- _REQUEST_
Rewrite the entries from the start through the line holding "genus: Cotula", inclusive, changing every "scientific name" to "species" and keeping everything else the same.

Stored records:
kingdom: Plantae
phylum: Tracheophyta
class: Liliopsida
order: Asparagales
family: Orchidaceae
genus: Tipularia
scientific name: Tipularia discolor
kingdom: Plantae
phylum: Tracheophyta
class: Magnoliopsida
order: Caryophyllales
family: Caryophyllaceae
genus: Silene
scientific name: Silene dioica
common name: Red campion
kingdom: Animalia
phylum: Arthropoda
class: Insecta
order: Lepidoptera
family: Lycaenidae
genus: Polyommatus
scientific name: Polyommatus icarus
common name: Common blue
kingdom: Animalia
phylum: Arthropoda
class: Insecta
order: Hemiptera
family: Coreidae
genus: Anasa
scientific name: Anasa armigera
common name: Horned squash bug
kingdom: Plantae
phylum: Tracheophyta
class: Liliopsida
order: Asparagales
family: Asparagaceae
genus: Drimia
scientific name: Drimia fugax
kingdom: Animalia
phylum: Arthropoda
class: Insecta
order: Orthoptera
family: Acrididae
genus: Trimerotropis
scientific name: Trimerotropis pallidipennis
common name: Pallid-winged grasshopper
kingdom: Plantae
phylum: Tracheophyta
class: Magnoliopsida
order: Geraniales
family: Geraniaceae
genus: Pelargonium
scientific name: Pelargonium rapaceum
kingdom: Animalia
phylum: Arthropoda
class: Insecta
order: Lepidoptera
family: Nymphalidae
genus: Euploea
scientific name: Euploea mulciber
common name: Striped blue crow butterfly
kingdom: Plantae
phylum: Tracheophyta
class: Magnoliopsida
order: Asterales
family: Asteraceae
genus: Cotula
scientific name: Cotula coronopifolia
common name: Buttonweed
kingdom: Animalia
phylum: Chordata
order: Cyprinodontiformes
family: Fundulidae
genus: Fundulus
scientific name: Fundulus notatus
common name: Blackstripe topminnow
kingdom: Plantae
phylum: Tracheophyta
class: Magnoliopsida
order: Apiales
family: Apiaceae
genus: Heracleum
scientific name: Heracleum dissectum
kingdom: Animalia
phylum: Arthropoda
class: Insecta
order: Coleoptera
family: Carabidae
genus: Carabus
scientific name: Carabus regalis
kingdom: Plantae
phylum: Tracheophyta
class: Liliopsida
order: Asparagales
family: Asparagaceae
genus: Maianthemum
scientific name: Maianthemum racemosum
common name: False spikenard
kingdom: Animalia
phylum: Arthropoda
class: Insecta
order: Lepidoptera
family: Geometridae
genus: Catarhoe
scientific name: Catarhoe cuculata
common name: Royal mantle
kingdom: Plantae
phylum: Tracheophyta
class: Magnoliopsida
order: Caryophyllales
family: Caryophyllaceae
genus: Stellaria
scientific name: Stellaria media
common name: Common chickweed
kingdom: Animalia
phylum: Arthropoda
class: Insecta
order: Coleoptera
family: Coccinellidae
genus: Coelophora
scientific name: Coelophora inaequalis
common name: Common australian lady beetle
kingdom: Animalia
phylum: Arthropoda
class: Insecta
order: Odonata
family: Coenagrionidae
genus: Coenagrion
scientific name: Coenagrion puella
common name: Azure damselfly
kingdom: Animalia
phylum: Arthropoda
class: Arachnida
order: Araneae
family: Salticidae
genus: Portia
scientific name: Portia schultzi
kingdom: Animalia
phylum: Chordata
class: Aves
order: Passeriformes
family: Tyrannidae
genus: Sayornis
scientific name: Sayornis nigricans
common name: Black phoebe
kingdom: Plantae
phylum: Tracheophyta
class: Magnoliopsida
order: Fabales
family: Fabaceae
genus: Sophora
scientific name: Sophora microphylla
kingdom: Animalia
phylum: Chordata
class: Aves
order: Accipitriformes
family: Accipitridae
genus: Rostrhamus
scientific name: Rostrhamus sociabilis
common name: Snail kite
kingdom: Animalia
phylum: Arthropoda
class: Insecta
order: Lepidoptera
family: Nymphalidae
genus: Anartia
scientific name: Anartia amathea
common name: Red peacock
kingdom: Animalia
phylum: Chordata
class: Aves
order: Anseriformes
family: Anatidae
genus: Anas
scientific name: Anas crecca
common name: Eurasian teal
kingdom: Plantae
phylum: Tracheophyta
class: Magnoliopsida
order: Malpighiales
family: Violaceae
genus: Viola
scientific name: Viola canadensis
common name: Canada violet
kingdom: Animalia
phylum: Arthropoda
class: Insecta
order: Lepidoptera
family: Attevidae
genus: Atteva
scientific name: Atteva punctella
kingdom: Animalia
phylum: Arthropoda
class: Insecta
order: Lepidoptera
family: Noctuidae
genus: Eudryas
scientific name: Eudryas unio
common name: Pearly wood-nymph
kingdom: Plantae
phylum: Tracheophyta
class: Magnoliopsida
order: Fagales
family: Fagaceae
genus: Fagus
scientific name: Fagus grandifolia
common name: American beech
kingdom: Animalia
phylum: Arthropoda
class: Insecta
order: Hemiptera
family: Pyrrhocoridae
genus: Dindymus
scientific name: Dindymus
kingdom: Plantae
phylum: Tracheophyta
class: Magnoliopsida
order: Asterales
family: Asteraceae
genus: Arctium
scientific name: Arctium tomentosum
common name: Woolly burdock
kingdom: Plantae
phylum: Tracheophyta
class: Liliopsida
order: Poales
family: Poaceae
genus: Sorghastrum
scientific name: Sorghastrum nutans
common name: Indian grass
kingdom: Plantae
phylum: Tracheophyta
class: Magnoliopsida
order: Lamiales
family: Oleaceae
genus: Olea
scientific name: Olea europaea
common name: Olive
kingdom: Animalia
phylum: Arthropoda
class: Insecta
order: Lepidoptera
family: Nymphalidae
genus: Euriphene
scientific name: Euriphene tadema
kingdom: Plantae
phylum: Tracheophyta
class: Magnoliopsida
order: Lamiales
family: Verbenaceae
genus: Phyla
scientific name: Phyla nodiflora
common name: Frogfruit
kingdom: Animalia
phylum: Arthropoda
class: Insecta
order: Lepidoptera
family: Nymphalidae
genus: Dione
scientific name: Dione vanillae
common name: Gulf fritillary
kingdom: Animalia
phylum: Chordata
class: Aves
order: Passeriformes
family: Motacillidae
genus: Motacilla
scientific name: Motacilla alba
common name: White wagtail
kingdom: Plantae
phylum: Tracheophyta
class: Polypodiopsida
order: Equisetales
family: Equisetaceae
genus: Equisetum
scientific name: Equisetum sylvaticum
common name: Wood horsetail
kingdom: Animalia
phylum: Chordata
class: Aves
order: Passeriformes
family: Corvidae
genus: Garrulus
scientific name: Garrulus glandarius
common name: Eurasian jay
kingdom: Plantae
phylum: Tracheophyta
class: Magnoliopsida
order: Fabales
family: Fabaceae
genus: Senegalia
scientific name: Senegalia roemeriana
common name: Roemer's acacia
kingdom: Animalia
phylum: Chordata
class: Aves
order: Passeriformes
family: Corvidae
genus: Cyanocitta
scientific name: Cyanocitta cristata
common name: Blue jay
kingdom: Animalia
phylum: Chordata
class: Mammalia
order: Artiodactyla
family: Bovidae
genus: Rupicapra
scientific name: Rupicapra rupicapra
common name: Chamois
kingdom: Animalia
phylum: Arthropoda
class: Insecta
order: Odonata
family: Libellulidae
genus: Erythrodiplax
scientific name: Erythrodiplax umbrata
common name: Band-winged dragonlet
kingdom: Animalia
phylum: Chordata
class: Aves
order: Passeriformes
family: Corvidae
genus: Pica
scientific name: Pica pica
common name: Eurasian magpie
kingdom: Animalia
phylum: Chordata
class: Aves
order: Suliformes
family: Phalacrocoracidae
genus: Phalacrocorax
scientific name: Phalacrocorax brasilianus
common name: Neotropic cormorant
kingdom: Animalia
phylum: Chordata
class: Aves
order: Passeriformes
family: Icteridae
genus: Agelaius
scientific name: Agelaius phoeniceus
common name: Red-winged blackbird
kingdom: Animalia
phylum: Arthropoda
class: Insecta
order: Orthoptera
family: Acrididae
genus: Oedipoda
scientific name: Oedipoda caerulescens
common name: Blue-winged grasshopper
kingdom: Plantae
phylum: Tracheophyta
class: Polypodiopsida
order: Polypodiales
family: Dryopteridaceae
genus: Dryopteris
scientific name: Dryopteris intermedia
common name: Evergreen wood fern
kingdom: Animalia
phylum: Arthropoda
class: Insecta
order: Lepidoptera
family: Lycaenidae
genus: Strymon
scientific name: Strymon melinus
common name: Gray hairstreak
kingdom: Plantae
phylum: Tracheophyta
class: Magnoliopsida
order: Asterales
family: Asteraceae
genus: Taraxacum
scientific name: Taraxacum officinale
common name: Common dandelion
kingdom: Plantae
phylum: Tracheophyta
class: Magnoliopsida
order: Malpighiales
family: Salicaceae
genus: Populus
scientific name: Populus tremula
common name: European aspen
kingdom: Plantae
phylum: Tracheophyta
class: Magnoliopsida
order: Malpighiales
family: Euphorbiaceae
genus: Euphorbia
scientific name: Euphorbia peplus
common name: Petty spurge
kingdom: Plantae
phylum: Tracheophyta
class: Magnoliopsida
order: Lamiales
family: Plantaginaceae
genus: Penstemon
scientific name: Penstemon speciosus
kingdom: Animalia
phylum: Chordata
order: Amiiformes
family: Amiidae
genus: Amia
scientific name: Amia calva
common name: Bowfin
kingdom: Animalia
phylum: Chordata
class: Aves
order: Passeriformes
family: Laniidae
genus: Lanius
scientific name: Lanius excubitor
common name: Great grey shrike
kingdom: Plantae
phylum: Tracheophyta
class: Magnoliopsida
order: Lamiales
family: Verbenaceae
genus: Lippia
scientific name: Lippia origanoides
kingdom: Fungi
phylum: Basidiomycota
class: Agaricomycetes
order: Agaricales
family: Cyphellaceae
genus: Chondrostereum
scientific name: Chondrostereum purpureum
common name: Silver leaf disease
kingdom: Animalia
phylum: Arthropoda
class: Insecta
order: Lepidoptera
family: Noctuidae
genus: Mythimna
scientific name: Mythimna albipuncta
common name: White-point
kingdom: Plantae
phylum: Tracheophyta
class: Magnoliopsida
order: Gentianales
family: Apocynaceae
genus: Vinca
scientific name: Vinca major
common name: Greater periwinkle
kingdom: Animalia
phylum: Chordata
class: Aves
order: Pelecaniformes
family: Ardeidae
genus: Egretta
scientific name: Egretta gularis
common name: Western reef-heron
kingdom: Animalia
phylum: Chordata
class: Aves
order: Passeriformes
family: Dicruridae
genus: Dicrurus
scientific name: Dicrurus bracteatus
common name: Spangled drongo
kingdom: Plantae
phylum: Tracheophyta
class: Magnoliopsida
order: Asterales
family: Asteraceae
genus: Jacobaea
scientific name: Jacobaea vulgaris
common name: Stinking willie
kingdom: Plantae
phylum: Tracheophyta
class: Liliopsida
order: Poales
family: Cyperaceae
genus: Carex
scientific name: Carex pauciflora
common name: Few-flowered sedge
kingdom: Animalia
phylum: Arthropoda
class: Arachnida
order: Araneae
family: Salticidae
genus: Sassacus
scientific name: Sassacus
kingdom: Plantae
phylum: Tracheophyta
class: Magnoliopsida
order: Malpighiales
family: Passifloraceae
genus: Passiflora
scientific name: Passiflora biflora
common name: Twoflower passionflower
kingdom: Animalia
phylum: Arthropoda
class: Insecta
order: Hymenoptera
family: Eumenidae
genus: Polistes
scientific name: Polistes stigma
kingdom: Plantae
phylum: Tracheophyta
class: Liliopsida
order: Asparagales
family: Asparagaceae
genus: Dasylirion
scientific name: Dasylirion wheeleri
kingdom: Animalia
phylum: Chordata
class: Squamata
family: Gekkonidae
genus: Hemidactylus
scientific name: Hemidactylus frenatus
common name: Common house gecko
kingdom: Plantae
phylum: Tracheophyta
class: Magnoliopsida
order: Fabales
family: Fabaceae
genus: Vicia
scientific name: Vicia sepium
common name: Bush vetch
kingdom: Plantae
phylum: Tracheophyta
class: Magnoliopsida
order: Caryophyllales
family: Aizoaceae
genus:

- _ANSWER TO THE PROBLEM_
kingdom: Plantae
phylum: Tracheophyta
class: Liliopsida
order: Asparagales
family: Orchidaceae
genus: Tipularia
species: Tipularia discolor
kingdom: Plantae
phylum: Tracheophyta
class: Magnoliopsida
order: Caryophyllales
family: Caryophyllaceae
genus: Silene
species: Silene dioica
common name: Red campion
kingdom: Animalia
phylum: Arthropoda
class: Insecta
order: Lepidoptera
family: Lycaenidae
genus: Polyommatus
species: Polyommatus icarus
common name: Common blue
kingdom: Animalia
phylum: Arthropoda
class: Insecta
order: Hemiptera
family: Coreidae
genus: Anasa
species: Anasa armigera
common name: Horned squash bug
kingdom: Plantae
phylum: Tracheophyta
class: Liliopsida
order: Asparagales
family: Asparagaceae
genus: Drimia
species: Drimia fugax
kingdom: Animalia
phylum: Arthropoda
class: Insecta
order: Orthoptera
family: Acrididae
genus: Trimerotropis
species: Trimerotropis pallidipennis
common name: Pallid-winged grasshopper
kingdom: Plantae
phylum: Tracheophyta
class: Magnoliopsida
order: Geraniales
family: Geraniaceae
genus: Pelargonium
species: Pelargonium rapaceum
kingdom: Animalia
phylum: Arthropoda
class: Insecta
order: Lepidoptera
family: Nymphalidae
genus: Euploea
species: Euploea mulciber
common name: Striped blue crow butterfly
kingdom: Plantae
phylum: Tracheophyta
class: Magnoliopsida
order: Asterales
family: Asteraceae
genus: Cotula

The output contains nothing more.